Мари обратилась к нему первая: «Вы так настойчиво шли за нами, что я подумала – у вас есть до нас какое – то дело». Юноша молчал и не поднимал глаз.

– Так вы немы? – Мари, раздосадованная, повернулась уходить.

Мы сделали несколько шагов к воротам, как вдруг юноша, в два прыжка догнал нас, бросился к ногам Мари и поцеловал край ее ажурной юбки.

Мари повернулась к юноше, взгляд ее зажегся. «Загороди меня», – бросила она мне, словно мы не находились на просматриваемом с обеих сторон бульваре, подошла к юноше и, притянув его голову, поцеловала в лоб. «Пусть помнит!» – с этими словами, она повернулась ко мне, крепко схватила за руку, и мы пустились бежать по бульвару, на наше счастье, безлюдному в этот час. Возле ворот остановились отдышаться. Мальчика– азиата уже и след простыл, видно, он убежал в противоположную сторону, ива, возле которой он стоял, потонула в строю таких же деревьев.

Меня переполняло негодование: «Мари, ты сошла с ума! Что за сцена? Если бы кто – нибудь застал нас! Ты рискуешь своей, да и моей репутацией».

Она рассмеялась: «Но, благодарение Богу, нас никто не застал. Зато какое романтическое приключение!»

–Неужели ты не понимаешь, что мальчишка мог на тебя наброситься?

–Да полно, Евдокси, я же видела его глаза – не разбойника, а влюбленного.

–Это безрассудство, Мари. Безрассудство и сумасшествие.

–Согласна, но иначе я не умею.

Спустя минуту мы уже сидели в экипаже и добрейший Иван Карлович, чье настроение сильно приподняла кружка силезского пива, вез нас к особняку у Никитских ворот.

4

Сейчас, через пятьдесят лет анализируя это маленькое происшествие, я не перестаю удивляться бесшабашности своей подруги. Тогда мне было 19, ей тремя годами больше, но в то время как я старалась видеть жизнь в ее реальном свете, без розового флера, ей всюду чудились романтические приключения, необыкновенные чувства, проявления страсти. Она электризовала окружающих, излучая какие – то особые флюиды, и жизнь порой, хотя и нехотно, откликалась на ее призывы и посылала ей нечто невиданное. Случай с околдованным ею татарским мальчиком тому подтверждение.

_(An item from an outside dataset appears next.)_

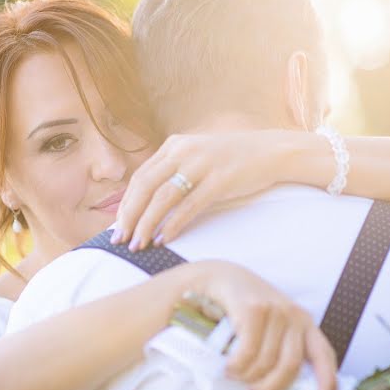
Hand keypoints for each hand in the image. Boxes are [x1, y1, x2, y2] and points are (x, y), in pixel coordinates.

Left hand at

Была Мари чрезвычайно чувствительна и чувственна. Сказывалась ее кавказская порода. К тому же, в доме ее дяди, бывшего губернатором Пензы, получила она некоторые жизненные опыты, не вполне соответствующие юному девическому возрасту. Если мое детство дало мне уроки борьбы, упорства и сопротивления семейному тиранству, то отрочество Мари протекало в тягучей атмосфере богатого сановного дома, куда девочка была допущена на правах бедной родственницы, почти приживалки; впоследствии дядюшка – губернатор, являвший собой тип щедринского градоначальника и не пропускавший ни одной юбки, стал оказывать племяннице особые знаки внимания. Не буду открывать некоторые подробности, которыми со мной делилась Мари. Дядюшка, на словах – борец за нравственность, на деле – человек растленный и распущенный, что, увы, свойственно многим чиновникам высокого ранга, все делал, чтобы удержать «маленькую пери», как он ее называл, в своей власти.